Lawrence Hung Yu-yun, an executive council member of HKIHRM, attributed the slowdown to a sluggish economic climate weighed down by global geopolitical uncertainties. “Amid the economic pressures and operational considerations in 2025, many companies have adopted a more cautious approach to salary adjustments,” he said.

“However, it is noteworthy that over 80 percent of employees still received pay increases, with no reported pay cuts. This reflects companies’ efforts to balance operational competitiveness with the need to retain talent,” Hung added.

Looking ahead to 2026, 68 percent of surveyed companies said they have yet to decide on next year’s pay adjustments, while 30 percent plan to raise salaries and 2 percent anticipate pay cuts, according to the survey.

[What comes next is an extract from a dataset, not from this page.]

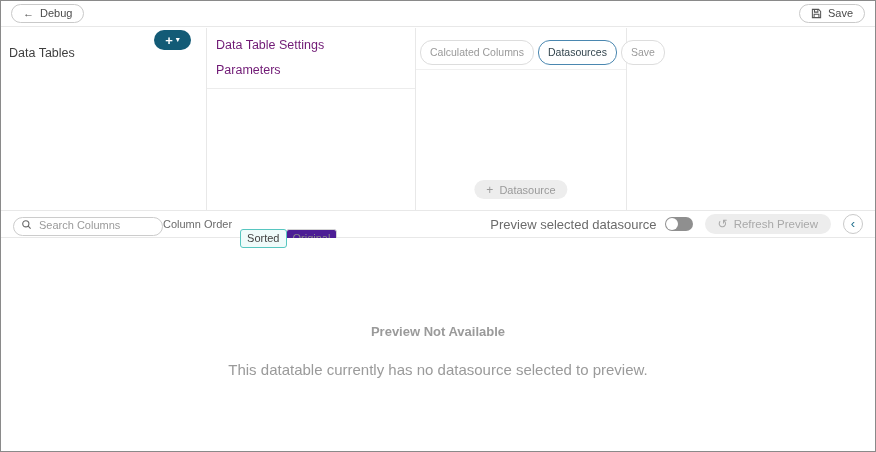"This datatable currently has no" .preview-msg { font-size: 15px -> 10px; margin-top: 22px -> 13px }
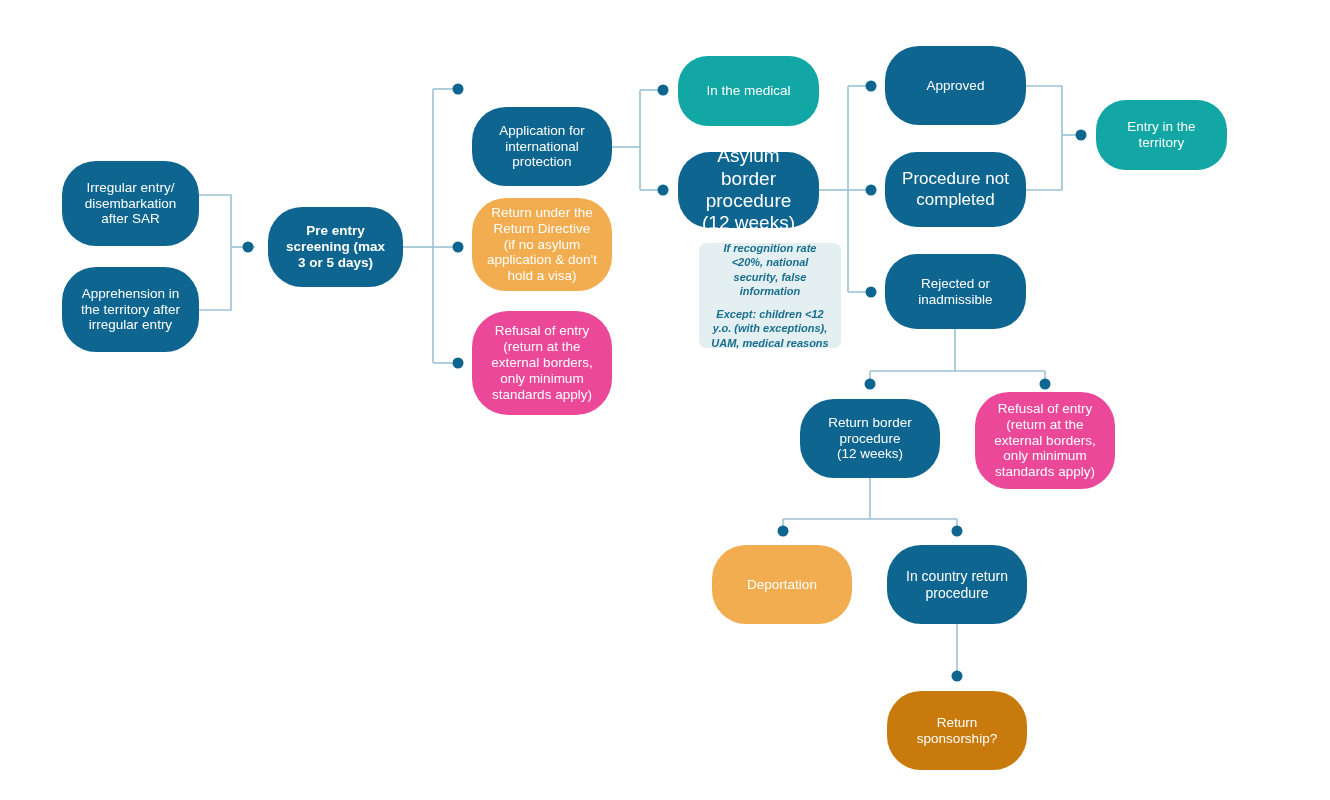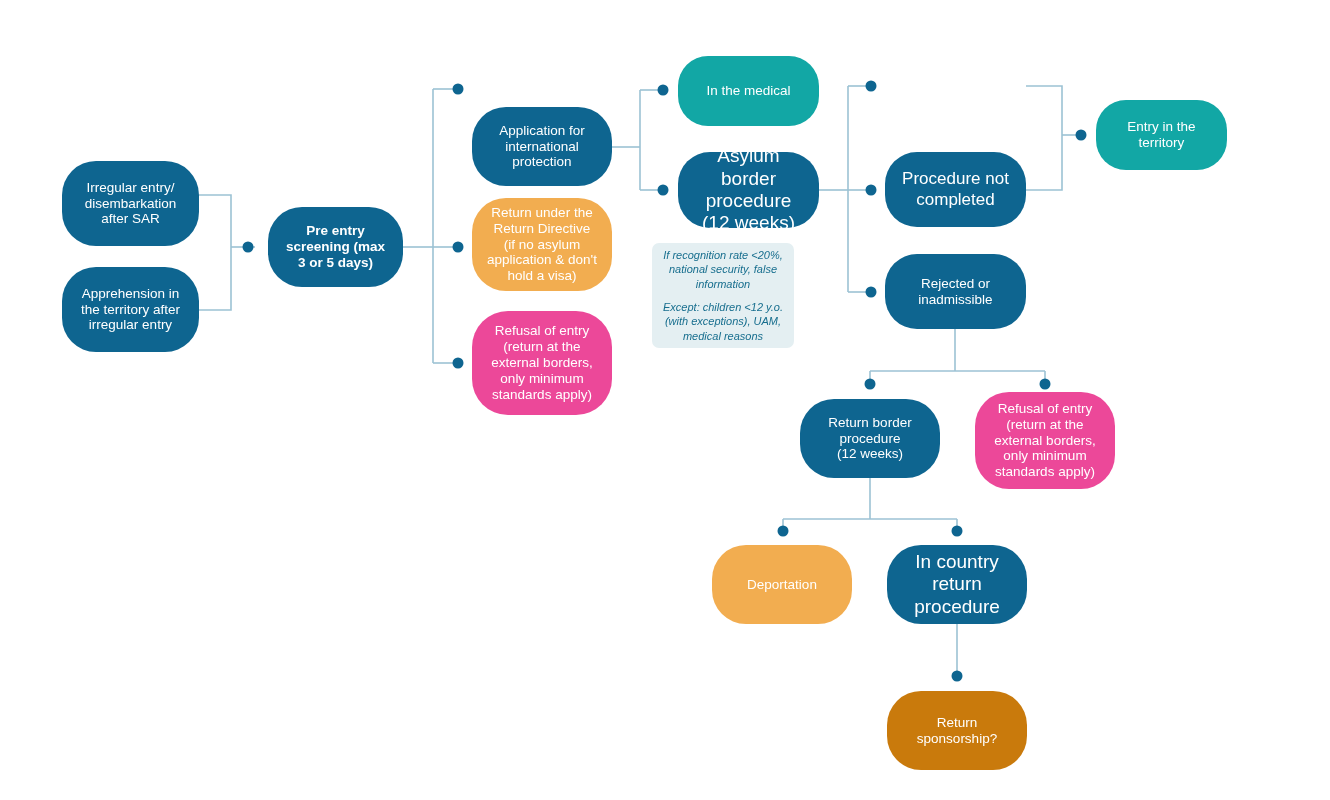"Approved" div.node { html: none -> <div> <span>Approved</span> </div> }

READ MORE: Survey shows pay trends for HK private sector employees

Hung expressed cautious optimism about the wage outlook for next year, saying he believes employers’ confidence in the local economy will recover alongside an improving business environment, citing the rebounded property market and a pickup in retail activity.

He added that companies are expected to elevate salary adjustment rates to attract and retain talent so as to align with ongoing economic transformation. He suggested that employers respond to market dynamics by timely measures such as enhancing employee training, improving corporate benefits and fostering family-friendly workplaces.  

The survey also covered 34 companies in the Macao SAR and nearly 430 enterprises across nine mainland cities within the Guangdong-Hong Kong-Macao Greater Bay Area, including Shenzhen, Guangzhou and Zhuhai. It found that Macao employees received an average pay rise of 2.3 percent this year, while their mainland counterparts saw a 4.1 percent increase.

Chen Junjian, CIIC’s consulting director of data services and benchmarking group, said mainland companies are moving away from uniform salary adjustment to prioritizing high-performing employees and key talent, due to ongoing economic restructuring and intensifying talent competition.

“The trend reflects a growing emphasis on refined compensation management, enabling companies to enhance talent competitiveness while maintaining cost control.”